WASHINGTON (MarketWatch) — A split Commodity Futures Trading Commission on Tuesday approved long-awaited rules limiting trading in the commodities market, seeking to curb excessive speculation and potential manipulation.
The new rules limit the number of commodity contracts that any investor can hold in agriculture, energy or metals contracts.
Position limits have been the subject of heated debate in Washington in recent years, as backers of such caps have complained that large financial investors taking huge stakes in commodity futures and options contracts have driven up the price of heating oil, gasoline, diesel and jet fuel.
The proposal, which was introduced in January, was approved by a 3 to 2 vote by the five-person commission. The Dodd-Frank Act, written in response to the financial crisis of 2008, mandated the limitations.
The commission approved the rule nine months past a deadline set for the agency by the statute to approve speculation-limit rules for some commodities.
“A position-limits regime in the commodity futures and swaps markets is a critical component of comprehensive regulatory reform of the derivatives markets,” said CFTC Chairman Gary Gensler.
As expected, it was criticized as over-reaching by Republicans and too accommodating to big banks by some Democrats.
The approval comes after the CFTC postponed two scheduled meetings to vote on approving the proposal. The most recent meeting was canceled, in part, due to an inability to obtain the votes necessary for approval.
The rule allows a single trader to hold spot month positions equal to 25% of the estimated physical, deliverable supply of a given commodity, such as crude, gasoline or heating oil.
Trading on exchanges such as Nymex, ICE and CME would be subject to the 25% spot-month limit caps within about 60 days for nonswaps. However, limits for trading done off exchanges aren’t expected to go into effect until late 2012 or 2013, in part because regulators must still collect data on the size of the over-the-counter swaps market.
The CFTC has the authority to review the caps and make changes if regulators determine they are too high or low, and agency officials must write a study on the impact of the rules and provide it to Congress within 12 months of the rule’s approval.

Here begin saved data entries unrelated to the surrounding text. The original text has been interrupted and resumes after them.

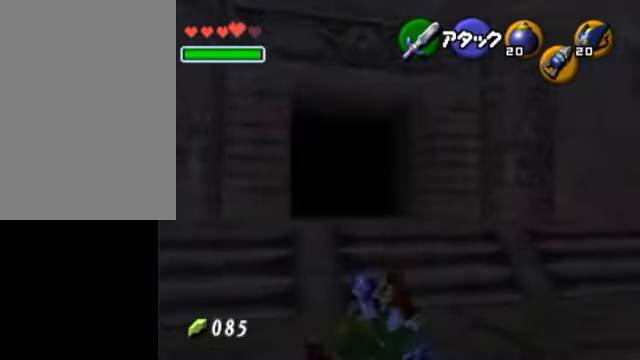
Gameplay with a controller (Nintendo layout); each line is a JSON object with the inputs held at the frame after it. "events" lists button and stick changes between this image and that frame as [ms after this image, input, new state], when the widget could be followed in between. Not read: L3 R3.
{"buttons": ["A"], "left_stick": "up", "right_stick": "center", "events": [[350, "A", "down"]]}
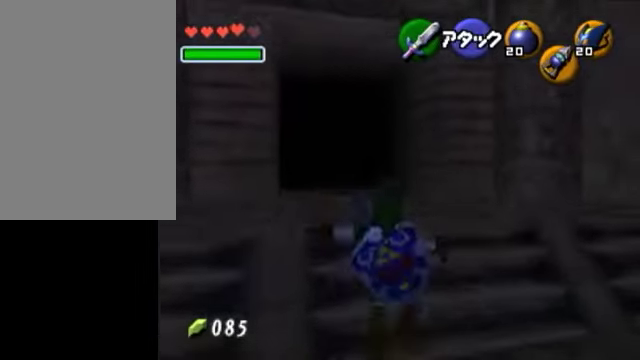
{"buttons": ["L1"], "left_stick": "center", "right_stick": "center", "events": [[150, "A", "up"], [450, "L1", "down"], [450, "left_stick", "center"]]}
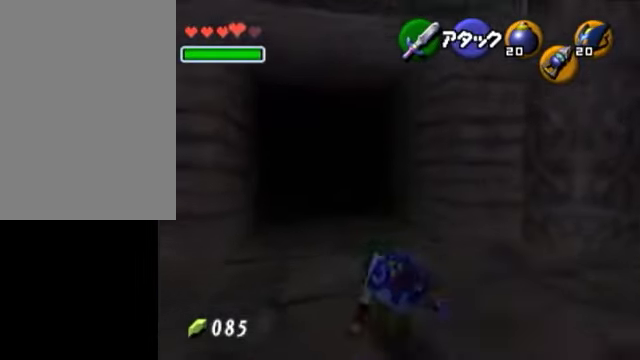
{"buttons": [], "left_stick": "center", "right_stick": "center", "events": [[300, "L1", "up"]]}
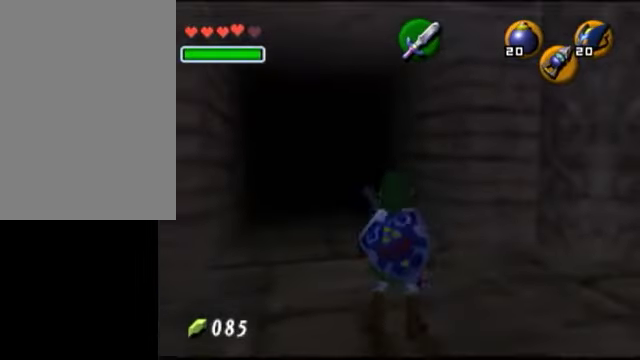
{"buttons": ["L1"], "left_stick": "center", "right_stick": "center", "events": [[300, "L1", "down"]]}
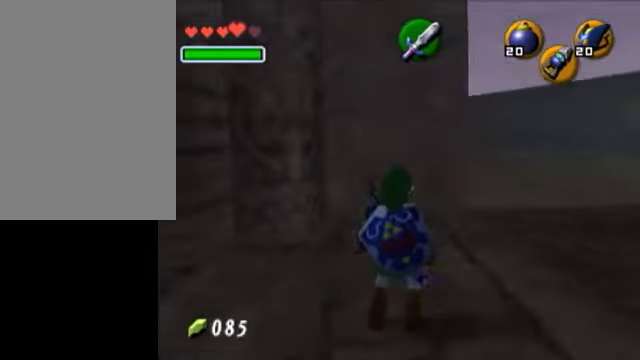
{"buttons": [], "left_stick": "center", "right_stick": "center", "events": [[300, "L1", "up"]]}
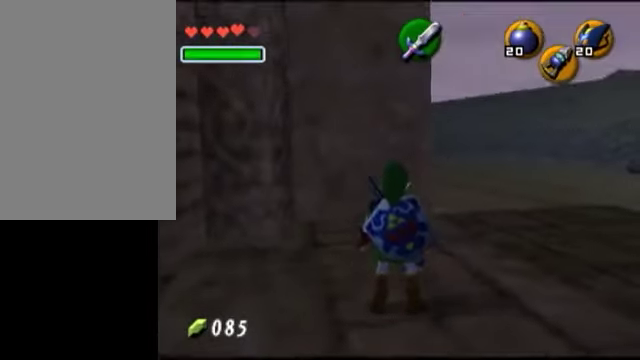
{"buttons": [], "left_stick": "center", "right_stick": "center", "events": []}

The rule also sets nonspot-month position limits, also known as the cash-settled market, for 10% of open interest in that contract up to the first 25,000 contracts and 2.5% after surpassing that threshold.
The CFTC estimates that roughly 84 traders in agricultural-futures contracts, 85 traders in energy contracts and 12 traders in precious-metals contracts will be affected by the proposed restrictions. Many of these investors trade more than 100% of the deliverable supply of a particular commodity, such as oil.
Democratic commissioner Bart Chilton voted for the measure, arguing that single trading firms have controlled large chunks of a particular market and that this leads to manipulation. He added that he would have imposed even stricter restrictions if he didn’t have to compromise with other commissioners.
“We’ve seen 30%, 35%, 40% of a market controlled by one entity. It’s not theoretical. In my view whether that can manipulate the markets. I’ve seen it. It can happen. With this rule that will end,” Chilton said.
Backing Chilton’s comments, Sen. Bernie Sanders, an independent of Vermont, raised concerns in a letter to the CFTC that the limits weren’t stringent enough. He said a single trader should only be permitted to hold a spot month position of 5% of the physical delivery supply of a given commodity, such as oil — significantly less than the 25% of the physical market approved by the CFTC.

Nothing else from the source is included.